After the strike he dug in the rubble for survivors until he collapsed and was taken to hospital himself.
When he speaks of his neighbours his voice breaks with anger and grief – and his eyes fill with tears.
“It’s unjust,” he said, “totally unjust. We know the people. They were born here. I swear I wish I had died with them.”
Ten days ago, we got the view in a Christian area, close to the border.
One local woman – who asked not to be named – told me everyone was living on their nerves.
“The phone is constantly beeping,” she said. “We can never know when (Israeli) attacks are coming. It’s always tense. Many nights we can’t sleep.”
We were interrupted by the sound of an Israeli air strike, which sent smoke rising from distant hills.
She reeled off a list of villages nearer the border – now deserted and destroyed after the past year of tit for tat exchanges between Hezbollah and Israel.
She said the damage in these areas was already far greater than in the five-week war of 2006. “If people want to come back later”, she said, “there are no houses left to come back to.
“And there is no house that did not lose relatives,” she said, “either close or distant. All the men are Hezbollah.”

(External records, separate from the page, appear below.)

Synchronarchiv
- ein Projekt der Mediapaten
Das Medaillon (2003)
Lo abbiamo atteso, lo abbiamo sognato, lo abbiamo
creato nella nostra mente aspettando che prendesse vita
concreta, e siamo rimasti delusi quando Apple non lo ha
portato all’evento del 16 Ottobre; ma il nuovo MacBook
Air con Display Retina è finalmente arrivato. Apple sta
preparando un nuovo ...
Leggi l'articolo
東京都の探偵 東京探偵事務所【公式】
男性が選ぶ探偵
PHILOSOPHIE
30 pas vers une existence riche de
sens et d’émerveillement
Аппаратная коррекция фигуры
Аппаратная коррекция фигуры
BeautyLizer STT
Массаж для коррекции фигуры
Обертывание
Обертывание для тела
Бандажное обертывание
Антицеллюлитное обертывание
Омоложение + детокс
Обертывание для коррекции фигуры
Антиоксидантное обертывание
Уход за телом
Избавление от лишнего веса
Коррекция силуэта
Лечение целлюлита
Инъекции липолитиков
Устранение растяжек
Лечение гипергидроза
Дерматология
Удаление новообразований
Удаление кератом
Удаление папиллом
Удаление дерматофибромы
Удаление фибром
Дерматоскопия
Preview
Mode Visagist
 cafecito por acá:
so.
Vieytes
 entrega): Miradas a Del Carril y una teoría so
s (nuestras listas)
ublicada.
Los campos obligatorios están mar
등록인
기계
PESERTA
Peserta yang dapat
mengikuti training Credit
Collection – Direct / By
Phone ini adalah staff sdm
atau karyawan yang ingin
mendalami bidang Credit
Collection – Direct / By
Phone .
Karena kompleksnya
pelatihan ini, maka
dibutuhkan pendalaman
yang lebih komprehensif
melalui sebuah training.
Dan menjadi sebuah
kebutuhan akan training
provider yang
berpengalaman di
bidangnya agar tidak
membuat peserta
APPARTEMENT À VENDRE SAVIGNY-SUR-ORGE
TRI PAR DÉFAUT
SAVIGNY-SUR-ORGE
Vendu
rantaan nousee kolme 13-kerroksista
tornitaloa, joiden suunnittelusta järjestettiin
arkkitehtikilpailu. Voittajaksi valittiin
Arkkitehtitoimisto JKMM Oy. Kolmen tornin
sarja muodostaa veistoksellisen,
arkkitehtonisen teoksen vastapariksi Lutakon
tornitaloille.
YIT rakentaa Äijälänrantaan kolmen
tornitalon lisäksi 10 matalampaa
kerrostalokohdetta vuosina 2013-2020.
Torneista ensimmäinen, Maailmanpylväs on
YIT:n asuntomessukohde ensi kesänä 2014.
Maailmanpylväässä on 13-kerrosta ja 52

Before the war the armed group was always “bragging about its weapons, and saying it would fight Israel forever,” she told me. “Privately, even their followers are now shocked at the quality and quantity of attacks by Israel.”
Few here would dare to guess at the future. “We have entered a tunnel,” she said, “and until now we cannot see the light.”
From Tel Aviv, to Tehran, to Washington no one can be sure what is coming next, and what the Middle East will look like the day after.